A Paris, le bastion kabyle ne date pas d'hier. Dès le XIXe siècle, des cochers de fiacre kabyles sont en concurrence avec les Auvergnats, les Limousins ou les Savoyards. Un siècle plus tard, ils seront chauffeurs de taxi et bistrotiers. "Logeurs, tenancier de gargotes, marchands ambulants, note l'historien Benjamin Stora, seize des cinquante-cinq-dirigeants nationalistes de l'entre-deux-guerres sont des commerçants." Dès 1950, quelque trente mille Kabyles sont installés à Paris. Les "colonies" kabyles sont concentrées dans le nord de la capitale, surtout à Saint-Denis et à Aubervilliers. Ivry, Nanterre et Puteaux sont devenus, au fil des ans, leurs places fortes. "Les colonies kabyles se regroupent à Paris en fonction des facteurs qui les unissent entre elles ou les séparent de leur voisins dans leurs montagnes natales : situation géographique, alliance ou inimitiés familiales", remarque une enquête sociologique commandée à l'époque par le gouvernement général de l'Algérie.
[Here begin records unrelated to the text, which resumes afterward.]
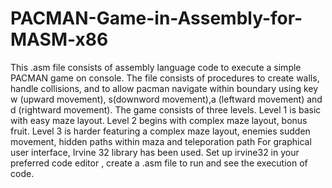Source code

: # PACMAN-Game-in-Assembly-for-MASM-x86
This .asm file consists of assembly language code to execute a simple PACMAN game on console.
The file consists of procedures to create walls, handle collisions, and to allow pacman navigate within boundary using key w (upward movement), s(downword movement),a (leftward movement) and d (rightward movement).
The game consists of three levels.
Level 1 is basic with easy maze layout.
Level 2 begins with complex maze layout, bonus fruit.
Level 3 is harder featuring a complex maze layout, enemies sudden movement, hidden paths within maza and teleporation path
For graphical user interface, Irvine 32 library has been used.
Set up irvine32 in your preferred code editor , create a .asm file to run and see the execution of code.
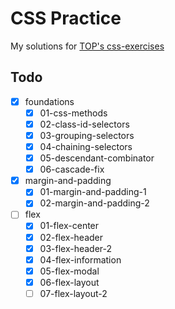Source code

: # CSS Practice
My solutions for [TOP's css-exercises](https://github.com/TheOdinProject/css-exercises)

## Todo
- [x] foundations
    - [x] 01-css-methods
    - [x] 02-class-id-selectors
    - [x] 03-grouping-selectors
    - [x] 04-chaining-selectors
    - [x] 05-descendant-combinator
    - [x] 06-cascade-fix
- [x] margin-and-padding
    - [x] 01-margin-and-padding-1
    - [x] 02-margin-and-padding-2
- [ ] flex
    - [x] 01-flex-center
    - [x] 02-flex-header
    - [x] 03-flex-header-2
    - [x] 04-flex-information
    - [x] 05-flex-modal
    - [x] 06-flex-layout
    - [ ] 07-flex-layout-2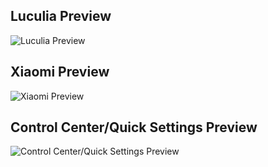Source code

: ## Luculia Preview
<img src="/Preview/Luculia.png" alt="Luculia Preview"/>

## Xiaomi Preview
<img src="/Preview/Xiaomi.png" alt="Xiaomi Preview"/>

## Control Center/Quick Settings Preview
<img src="/Preview/CC-QS.png" alt="Control Center/Quick Settings Preview"/>

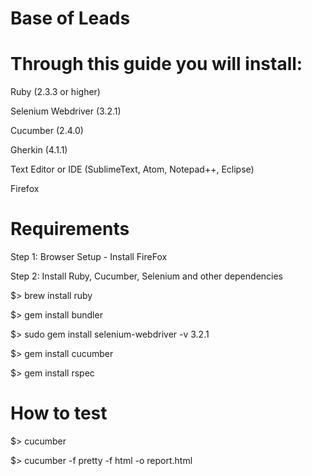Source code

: # Base of Leads

# Through this guide you will install: 

Ruby (2.3.3 or higher)

Selenium Webdriver (3.2.1) 

Cucumber (2.4.0)

Gherkin (4.1.1)

Text Editor or IDE (SublimeText, Atom, Notepad++, Eclipse)

Firefox 


# Requirements

Step 1: Browser Setup - Install FireFox

Step 2: Install Ruby, Cucumber, Selenium and other dependencies

$> brew install ruby

$> gem install bundler

$> sudo gem install selenium-webdriver -v 3.2.1

$> gem install cucumber

$> gem install rspec

# How to test

$> cucumber

$> cucumber -f pretty -f html -o report.html
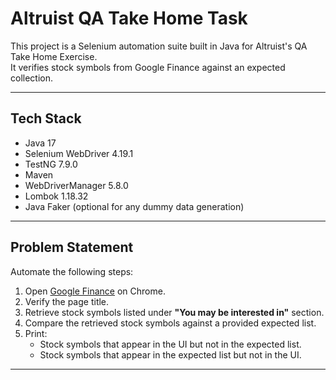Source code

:# Altruist QA Take Home Task

This project is a Selenium automation suite built in Java for Altruist's QA Take Home Exercise.  
It verifies stock symbols from Google Finance against an expected collection.

---

## Tech Stack
- Java 17
- Selenium WebDriver 4.19.1
- TestNG 7.9.0
- Maven
- WebDriverManager 5.8.0
- Lombok 1.18.32
- Java Faker (optional for any dummy data generation)

---

## Problem Statement
Automate the following steps:

1. Open [Google Finance](https://www.google.com/finance) on Chrome.
2. Verify the page title.
3. Retrieve stock symbols listed under **"You may be interested in"** section.
4. Compare the retrieved stock symbols against a provided expected list.
5. Print:
    - Stock symbols that appear in the UI but not in the expected list.
    - Stock symbols that appear in the expected list but not in the UI.

---

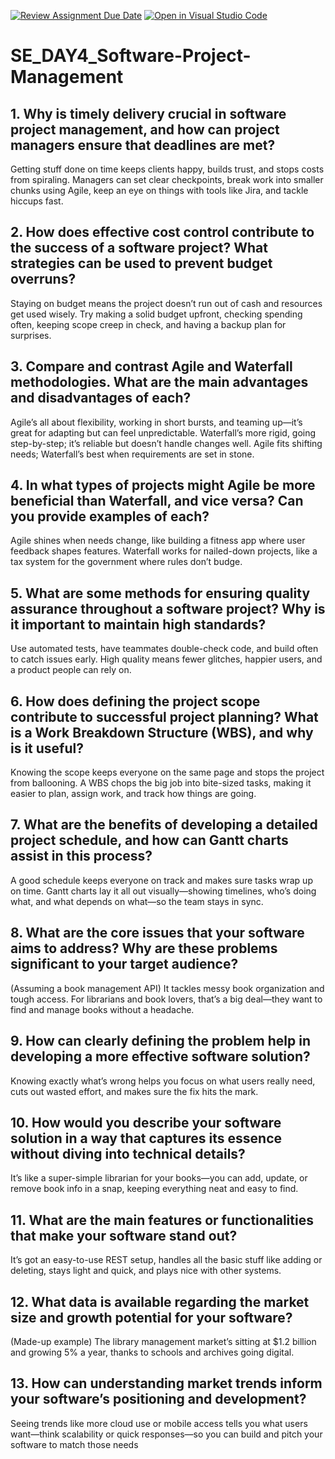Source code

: [![Review Assignment Due Date](https://classroom.github.com/assets/deadline-readme-button-22041afd0340ce965d47ae6ef1cefeee28c7c493a6346c4f15d667ab976d596c.svg)](https://classroom.github.com/a/9pw6JKcu)
[![Open in Visual Studio Code](https://classroom.github.com/assets/open-in-vscode-2e0aaae1b6195c2367325f4f02e2d04e9abb55f0b24a779b69b11b9e10269abc.svg)](https://classroom.github.com/online_ide?assignment_repo_id=18440493&assignment_repo_type=AssignmentRepo)
# SE_DAY4_Software-Project-Management
## 1. Why is timely delivery crucial in software project management, and how can project managers ensure that deadlines are met?
  Getting stuff done on time keeps clients happy, builds trust, and stops costs from spiraling. Managers can set clear checkpoints, break work into smaller chunks using Agile, keep an eye on things with tools like Jira, and tackle hiccups fast.

## 2. How does effective cost control contribute to the success of a software project? What strategies can be used to prevent budget overruns?
  Staying on budget means the project doesn’t run out of cash and resources get used wisely. Try making a solid budget upfront, checking spending often, keeping scope creep in check, and having a backup plan for surprises.

## 3. Compare and contrast Agile and Waterfall methodologies. What are the main advantages and disadvantages of each?
 Agile’s all about flexibility, working in short bursts, and teaming up—it’s great for adapting but can feel unpredictable. Waterfall’s more rigid, going step-by-step; it’s reliable but doesn’t handle changes well. Agile fits shifting needs; Waterfall’s best when requirements are set in stone.

## 4. In what types of projects might Agile be more beneficial than Waterfall, and vice versa? Can you provide examples of each?
 Agile shines when needs change, like building a fitness app where user feedback shapes features. Waterfall works for nailed-down projects, like a tax system for the government where rules don’t budge.

## 5. What are some methods for ensuring quality assurance throughout a software project? Why is it important to maintain high standards?
  Use automated tests, have teammates double-check code, and build often to catch issues early. High quality means fewer glitches, happier users, and a product people can rely on.

## 6. How does defining the project scope contribute to successful project planning? What is a Work Breakdown Structure (WBS), and why is it useful?
  Knowing the scope keeps everyone on the same page and stops the project from ballooning. A WBS chops the big job into bite-sized tasks, making it easier to plan, assign work, and track how things are going.

## 7. What are the benefits of developing a detailed project schedule, and how can Gantt charts assist in this process?
 A good schedule keeps everyone on track and makes sure tasks wrap up on time. Gantt charts lay it all out visually—showing timelines, who’s doing what, and what depends on what—so the team stays in sync.

## 8. What are the core issues that your software aims to address? Why are these problems significant to your target audience?
  (Assuming a book management API) It tackles messy book organization and tough access. For librarians and book lovers, that’s a big deal—they want to find and manage books without a headache.

## 9. How can clearly defining the problem help in developing a more effective software solution?
  Knowing exactly what’s wrong helps you focus on what users really need, cuts out wasted effort, and makes sure the fix hits the mark.

## 10. How would you describe your software solution in a way that captures its essence without diving into technical details?
   It’s like a super-simple librarian for your books—you can add, update, or remove book info in a snap, keeping everything neat and easy to find.

## 11. What are the main features or functionalities that make your software stand out?
   It’s got an easy-to-use REST setup, handles all the basic stuff like adding or deleting, stays light and quick, and plays nice with other systems.

## 12. What data is available regarding the market size and growth potential for your software?
  (Made-up example) The library management market’s sitting at $1.2 billion and growing 5% a year, thanks to schools and archives going digital.

## 13. How can understanding market trends inform your software’s positioning and development?
  Seeing trends like more cloud use or mobile access tells you what users want—think scalability or quick responses—so you can build and pitch your software to match those needs

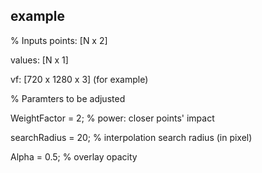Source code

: ## example
% Inputs
points: [N x 2]

values: [N x 1]

vf: [720 x 1280 x 3] (for example)

% Paramters to be adjusted

WeightFactor = 2; % power: closer points' impact

searchRadius = 20; % interpolation search radius (in pixel)

Alpha = 0.5; % overlay opacity
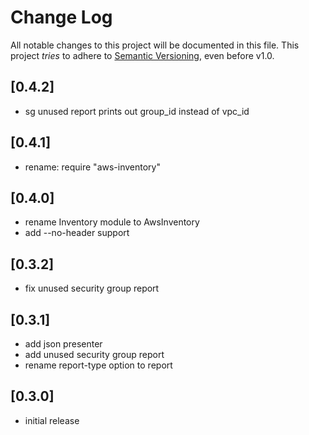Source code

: # Change Log

All notable changes to this project will be documented in this file.
This project *tries* to adhere to [Semantic Versioning](http://semver.org/), even before v1.0.

## [0.4.2]
* sg unused report prints out group_id instead of vpc_id

## [0.4.1]
* rename: require "aws-inventory"

## [0.4.0]
* rename Inventory module to AwsInventory
* add --no-header support

## [0.3.2]
* fix unused security group report

## [0.3.1]
* add json presenter
* add unused security group report
* rename report-type option to report

## [0.3.0]
- initial release
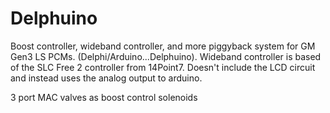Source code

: # Delphuino
Boost controller, wideband controller, and more piggyback system for GM Gen3 LS PCMs. (Delphi/Arduino...Delphuino).
Wideband controller is based of the SLC Free 2 controller from 14Point7. Doesn't include the LCD circuit and instead uses the analog output to arduino. 

3 port MAC valves as boost control solenoids
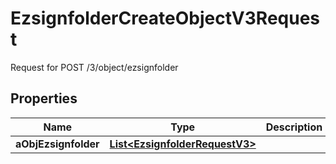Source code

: 

# EzsignfolderCreateObjectV3Request

Request for POST /3/object/ezsignfolder

## Properties

| Name | Type | Description | Notes |
|------------ | ------------- | ------------- | -------------|
|**aObjEzsignfolder** | [**List&lt;EzsignfolderRequestV3&gt;**](EzsignfolderRequestV3.md) |  |  |



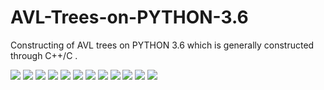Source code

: # AVL-Trees-on-PYTHON-3.6
Constructing of AVL trees on PYTHON 3.6 which is generally constructed through C++/C .

<image src = "https://github.com/chaitanybhardwaj97/AVL-Trees-on-PYTHON-3.6/blob/master/New%20Doc%202018-08-11_1.jpg">
<image src = "https://github.com/chaitanybhardwaj97/AVL-Trees-on-PYTHON-3.6/blob/master/New%20Doc%202018-08-11_2.jpg">
<image src = "https://github.com/chaitanybhardwaj97/AVL-Trees-on-PYTHON-3.6/blob/master/New%20Doc%202018-08-11_3.jpg">
<image src = "https://github.com/chaitanybhardwaj97/AVL-Trees-on-PYTHON-3.6/blob/master/New%20Doc%202018-08-11_4.jpg">
<image src = "https://github.com/chaitanybhardwaj97/AVL-Trees-on-PYTHON-3.6/blob/master/New%20Doc%202018-08-11_5.jpg">
<image src = "https://github.com/chaitanybhardwaj97/AVL-Trees-on-PYTHON-3.6/blob/master/New%20Doc%202018-08-11_6.jpg">
<image src = "https://github.com/chaitanybhardwaj97/AVL-Trees-on-PYTHON-3.6/blob/master/New%20Doc%202018-08-11_7.jpg">
<image src = "https://github.com/chaitanybhardwaj97/AVL-Trees-on-PYTHON-3.6/blob/master/New%20Doc%202018-08-11_8.jpg">
<image src = "https://github.com/chaitanybhardwaj97/AVL-Trees-on-PYTHON-3.6/blob/master/New%20Doc%202018-08-11_9.jpg">
<image src = "https://github.com/chaitanybhardwaj97/AVL-Trees-on-PYTHON-3.6/blob/master/New%20Doc%202018-08-11_10.jpg">
<image src = "https://github.com/chaitanybhardwaj97/AVL-Trees-on-PYTHON-3.6/blob/master/New%20Doc%202018-08-11_11.jpg">
<image src = "https://github.com/chaitanybhardwaj97/AVL-Trees-on-PYTHON-3.6/blob/master/New%20Doc%202018-08-11_12.jpg">
                      
  
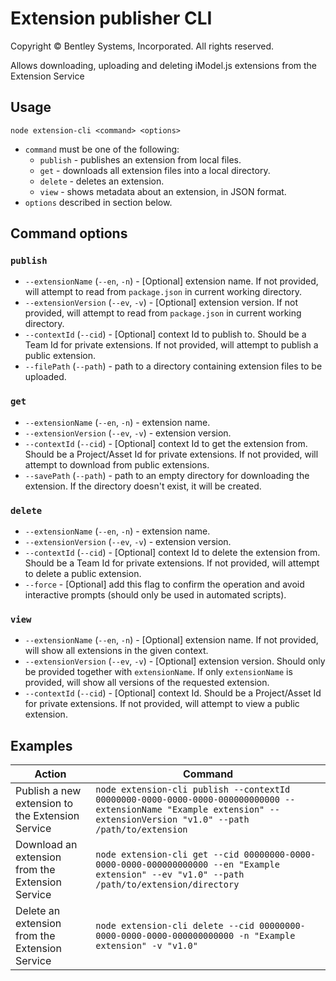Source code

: # Extension publisher CLI

Copyright © Bentley Systems, Incorporated. All rights reserved.

Allows downloading, uploading and deleting iModel.js extensions from the Extension Service

## Usage

`node extension-cli <command> <options>`

- `command` must be one of the following:
  - `publish` - publishes an extension from local files.
  - `get` - downloads all extension files into a local directory.
  - `delete` - deletes an extension.
  - `view` - shows metadata about an extension, in JSON format.
- `options` described in section below.

## Command options

### `publish`

- `--extensionName` (`--en`, `-n`) - [Optional] extension name. If not provided, will attempt to read from `package.json` in current working directory.
- `--extensionVersion` (`--ev`, `-v`) - [Optional] extension version. If not provided, will attempt to read from `package.json` in current working directory.
- `--contextId` (`--cid`) - [Optional] context Id to publish to. Should be a Team Id for private extensions. If not provided, will attempt to publish a public extension.
- `--filePath` (`--path`) - path to a directory containing extension files to be uploaded.

### `get`

- `--extensionName` (`--en`, `-n`) - extension name.
- `--extensionVersion` (`--ev`, `-v`) - extension version.
- `--contextId` (`--cid`) - [Optional] context Id to get the extension from. Should be a Project/Asset Id for private extensions. If not provided, will attempt to download from public extensions.
- `--savePath` (`--path`) - path to an empty directory for downloading the extension. If the directory doesn't exist, it will be created.

### `delete`

- `--extensionName` (`--en`, `-n`) - extension name.
- `--extensionVersion` (`--ev`, `-v`) - extension version.
- `--contextId` (`--cid`) - [Optional] context Id to delete the extension from. Should be a Team Id for private extensions. If not provided, will attempt to delete a public extension.
- `--force` - [Optional] add this flag to confirm the operation and avoid interactive prompts (should only be used in automated scripts).

### `view`

- `--extensionName` (`--en`, `-n`) - [Optional] extension name. If not provided, will show all extensions in the given context.
- `--extensionVersion` (`--ev`, `-v`) - [Optional] extension version. Should only be provided together with `extensionName`. If only `extensionName` is provided, will show all versions of the requested extension.
- `--contextId` (`--cid`) - [Optional] context Id. Should be a Project/Asset Id for private extensions. If not provided, will attempt to view a public extension.

## Examples

| Action | Command |
|-|-|
| Publish a new extension to the Extension Service | `node extension-cli publish --contextId 00000000-0000-0000-0000-000000000000 --extensionName "Example extension" --extensionVersion "v1.0" --path /path/to/extension` |
| Download an extension from the Extension Service | `node extension-cli get --cid 00000000-0000-0000-0000-000000000000 --en "Example extension" --ev "v1.0" --path /path/to/extension/directory` |
| Delete an extension from the Extension Service | `node extension-cli delete --cid 00000000-0000-0000-0000-000000000000 -n "Example extension" -v "v1.0"` |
Au départ, le renouveau de la berbérité est essentiellement culturel. L'expression des grands écrivains - de Jean et Taos Amrouche à Mouloud Mammeri et Mouloud Ferraoun - a été favorisée par la colonisation. Les recherches modernistes sur l'histoire du Maghreb ont mis en lumière l'apport berbère, confiné jusqu'alors dans le domaine folklorique, voire même mythique.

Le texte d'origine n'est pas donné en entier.